Esses são só exemplos nas maiores economias do mundo. Há preocupações parecidas na gestão de trens no Japão, no incentivo a combustíveis líquidos de baixo carbono na Austrália, no aumento do uso do etanol na Índia – todas iniciativas adotadas nos últimos meses.

A demanda por biocombustíveis cresce em todas as regiões do mundo, segundo o relatório Renewables 2024, da Agência Internacional de Energia (IEA).

Brasil: potência do setor

Assim como ocorre no Brasil, essa evolução dá mais segurança às empresas produtoras e consumidoras de biocombustíveis. Esses produtos são relativamente baratos e fáceis de adotar, em comparação com opções como hidrogênio, eletrificação ou combustíveis sintetizados a partir de energia limpa (e-fuels). Mais de 80 países já têm políticas para biocombustíveis líquidos, segundo a IEA. No cenário Net Zero global da Agência para 2050, a produção de combustíveis renováveis – categoria composta principalmente por biocombustíveis – precisaria mais que dobrar entre 2023 e 2030, e depois dobrar de novo até 2050.

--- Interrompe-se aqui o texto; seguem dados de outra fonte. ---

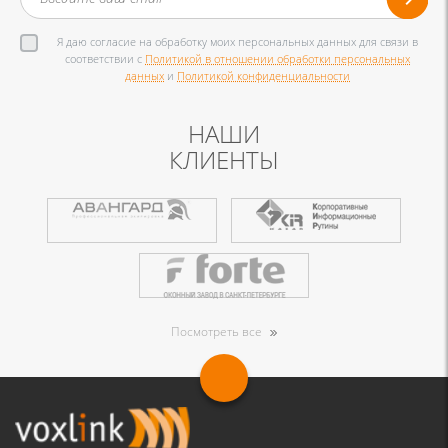
Я даю согласие на обработку моих персональных данных для связи в
соответствии с
Политикой в отношении обработки персональных
данных
и
Политикой конфиденциальности
НАШИ
КЛИЕНТЫ
Посмотреть все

Como potência do setor, o Brasil tem muito a ganhar com a expansão global do uso de biocombustíveis. O país é o segundo maior produtor de etanol (atrás dos EUA e seguido por União Europeia, China e Canadá) e de biodiesel (também atrás dos EUA, praticamente empatado com a Indonésia e seguido por Alemanha e China).

É também grande exportador de etanol. No primeiro semestre, Coreia do Sul, EUA e Índia foram os maiores compradores do produto brasileiro (em 2023, Países Baixos, Filipinas e Nigéria também apareciam no topo dessa lista).

A exportação de biodiesel é menor, mas vem crescendo. Países Baixos e Suíça são os principais compradores neste momento. A tensão geopolítica abre novos espaços: em 2023, a China foi a maior fornecedora de biocombustíveis para a União Europeia, atendendo a 36% das importações do bloco (o Brasil ficou em terceiro lugar, com 12%). Mas as vendas da China para a UE vêm caindo desde o ano passado e em agosto despencaram de vez, quando o bloco impôs tarifas de até 36% sobre os produtos chineses, sob acusação de dumping.

Importadores de combustíveis em geral vão enfrentar um cenário global mais complexo pelos próximos anos – comprar o quê de quem, sem favorecer adversários, guerras, ditadores, desmatamento, insegurança alimentar? Isso vai ser um ponto a favor do Brasil, se o país puder mostrar claramente uma produção descarbonizadora e regenerativa.